Álvaro Romão – A vida em si é já uma conquista. O facto de conseguir manter-me por aqui, apesar de tudo, é uma grande conquista. A partir de certa altura já não medes as coisas pelos feitos, mas por ainda andares a fazer. Por ainda estares vivo.

Insustentável Leveza – Três filmes, de outros realizadores, que o marcaram.

Álvaro Romão – Quando fiz as provas para entrar na Escola de Cinema, esta era também uma das perguntas. Três filmes que te tenham marcado e levado a querer fazer cinema, qualquer coisa assim do género. Como já respondi lá mais para trás, este tipo de resposta, para mim, está muito presa ao momento. Às minhas memórias, ao que é mais recente, ao que está ainda a ecoar, a qualquer momento do passado a que fui por qualquer motivo em concreto. Por isso, é sempre subjectivo. Eu gosto de listas, gosto de listas porque ajudam-me a criar memória das coisas e a perspetivá-las. Por vezes, ao ver essas listas, recordo coisas que já tinha esquecido. Mas pronto, hoje, agora, neste momento, três filmes que me tenham marcado e que me venham à memória: O Esplendor na Relva do Elia Kazan, O Vale Era Verde de John Ford e Pedro, o Louco de Jean-Luc Godard. Mas podia estar aqui a dar uma lista infinita. Três outros filmes. E mais outros três. Gosto muito de cinema. Gosto mesmo muito de ver filmes. Por vezes, até gosto mais de os ver que de os fazer. E gosto muito de os fazer.

Insustentável Leveza – Três músicas que fazem parte da banda-sonora da sua vida.
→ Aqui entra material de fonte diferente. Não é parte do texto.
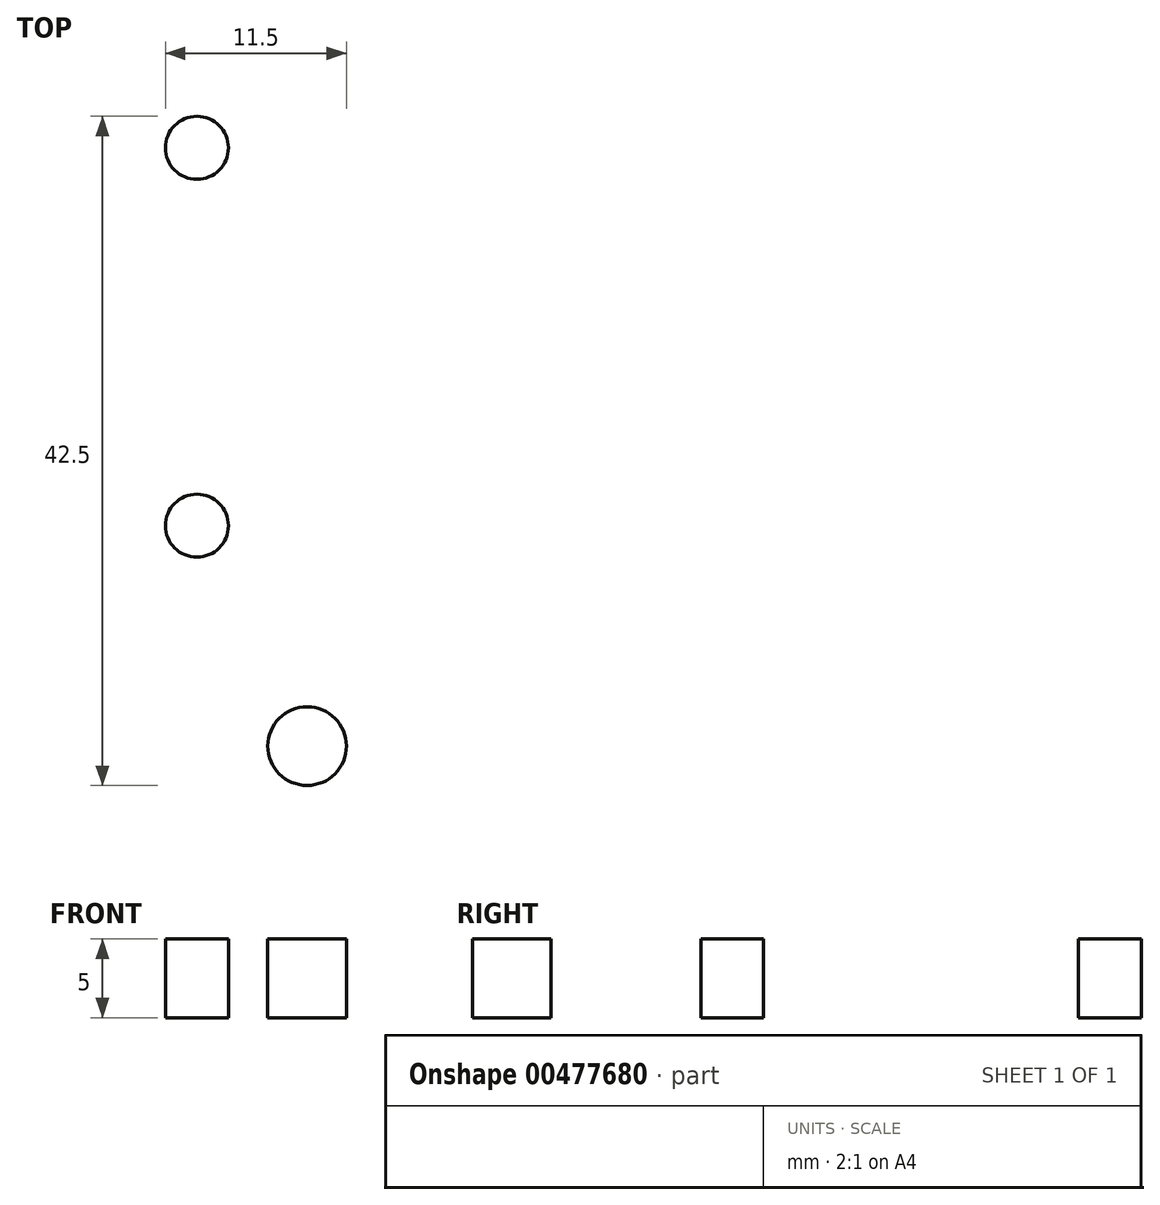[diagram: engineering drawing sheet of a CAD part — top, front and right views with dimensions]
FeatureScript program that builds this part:
annotation { "Feature Type Name" : "Feature", "Feature Type Description" : "" }
export const myFeature = defineFeature(function(context is Context, id is Id, definition is map)
    precondition{}
    {
        {
            var Q0;
            Q0=qCreatedBy(makeId("Top.planeOp"),FACE);
            var sketch = newSketch(context, id + "F0", { "sketchPlane" : qUnion([Q0])});
            skLineSegment(sketch, "E0.bottom", {"start": v(22.5, 27.5) * mm, "end": v(-22.5, 27.5) * mm});
            skLineSegment(sketch, "E0.top", {"start": v(22.5, -27.5) * mm, "end": v(-22.5, -27.5) * mm});
            skLineSegment(sketch, "E0.left", {"start": v(22.5, 27.5) * mm, "end": v(22.5, -27.5) * mm});
            skLineSegment(sketch, "E0.right", {"start": v(-22.5, 27.5) * mm, "end": v(-22.5, -27.5) * mm});
            skPoint(sketch, "E0.middle", {"position": v(0, 0) * mm});
            skSolve(sketch);
        }
        {
            var Q0;
            Q0=makeQuery(id+"F0.imprint","IMPRINT",FACE,{"disambiguationData":[TD([[makeQuery(id+"F0.imprint","IMPRINT",EDGE,{"derivedFrom":sQuery(id+"F0.wireOp",EDGE,"E0.bottom")}),1.0]])]});
            extrude(context, id + "F1", {"entities" : qUnion([Q0]), "depth" : 5 * mm});
        }
        {
            var Q0;
            Q0=makeQuery(id+"F1.opExtrude","CAP_FACE",FACE,{"disambiguationData":[OSD([sQuery(id+"F0.wireOp",EDGE,"E0.bottom"),sQuery(id+"F0.wireOp",EDGE,"E0.top"),sQuery(id+"F0.wireOp",EDGE,"E0.left"),sQuery(id+"F0.wireOp",EDGE,"E0.right")])],"isStart":false});
            var sketch = newSketch(context, id + "F2", { "sketchPlane" : qUnion([Q0])});
            skPoint(sketch, "E1.middle", {"position": v(0, 10.5) * mm});
            skCircle(sketch, "E2", {"center": v(-9, -3.5) * mm, "radius": 2 * mm});
            skCircle(sketch, "E3.MirrorC", {"center": v(9, 20.5) * mm, "radius": 2 * mm});
            skCircle(sketch, "E4.MirrorC", {"center": v(9, -3.5) * mm, "radius": 2 * mm});
            skCircle(sketch, "E5.MirrorC", {"center": v(-9, 20.5) * mm, "radius": 2 * mm});
            skCircle(sketch, "E6", {"center": v(-16, -17.5) * mm, "radius": 2.5 * mm});
            skCircle(sketch, "E7.MirrorC", {"center": v(16, -17.5) * mm, "radius": 2.5 * mm});
            skSolve(sketch);
        }
        {
            var Q0;
            Q0=makeQuery(id+"F2.imprint","IMPRINT",FACE,{"disambiguationData":[TD([[makeQuery(id+"F2.imprint","IMPRINT",EDGE,{"derivedFrom":sQuery(id+"F2.wireOp",EDGE,"E5.MirrorC")}),1.0]])]});
            var Q1;
            Q1=makeQuery(id+"F2.imprint","IMPRINT",FACE,{"disambiguationData":[TD([[makeQuery(id+"F2.imprint","IMPRINT",EDGE,{"derivedFrom":sQuery(id+"F2.wireOp",EDGE,"E3.MirrorC")}),-1.0]])]});
            var Q2;
            Q2=makeQuery(id+"F2.imprint","IMPRINT",FACE,{"disambiguationData":[TD([[makeQuery(id+"F2.imprint","IMPRINT",EDGE,{"derivedFrom":sQuery(id+"F2.wireOp",EDGE,"E2")}),1.0]])]});
            var Q3;
            Q3=makeQuery(id+"F2.imprint","IMPRINT",FACE,{"disambiguationData":[TD([[makeQuery(id+"F2.imprint","IMPRINT",EDGE,{"derivedFrom":sQuery(id+"F2.wireOp",EDGE,"E6")}),1.0]])]});
            var Q4;
            Q4=makeQuery(id+"F2.imprint","IMPRINT",FACE,{"disambiguationData":[TD([[makeQuery(id+"F2.imprint","IMPRINT",EDGE,{"derivedFrom":sQuery(id+"F2.wireOp",EDGE,"E4.MirrorC")}),-1.0]])]});
            var Q5;
            Q5=makeQuery(id+"F2.imprint","IMPRINT",FACE,{"disambiguationData":[TD([[makeQuery(id+"F2.imprint","IMPRINT",EDGE,{"derivedFrom":sQuery(id+"F2.wireOp",EDGE,"E7.MirrorC")}),-1.0]])]});
            extrude(context, id + "F3", {"entities" : qUnion([Q0, Q1, Q2, Q3, Q4, Q5]), "operationType" : NewBodyOperationType.REMOVE, "endBound" : BoundingType.THROUGH_ALL, "oppositeDirection" : true, "depth" : 25 * mm});
        }
    });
Álvaro Romão – A explicação que dei para a pergunta anterior também serve para aqui. Na música como no cinema. A diferença é que não sei fazer música. Mas tenho pena. De qualquer forma, é central na minha vida. Não consigo conceber-me sem música à minha volta. Três músicas que estejam na banda-sonora da minha vida, hoje ainda? I’ll Be Your Mirror dos Velvet Underground & Nico, Bathysphere dos Smog e Disappearer dos Sonic Youth. Mas daqui a cinco minutos podem ser outras.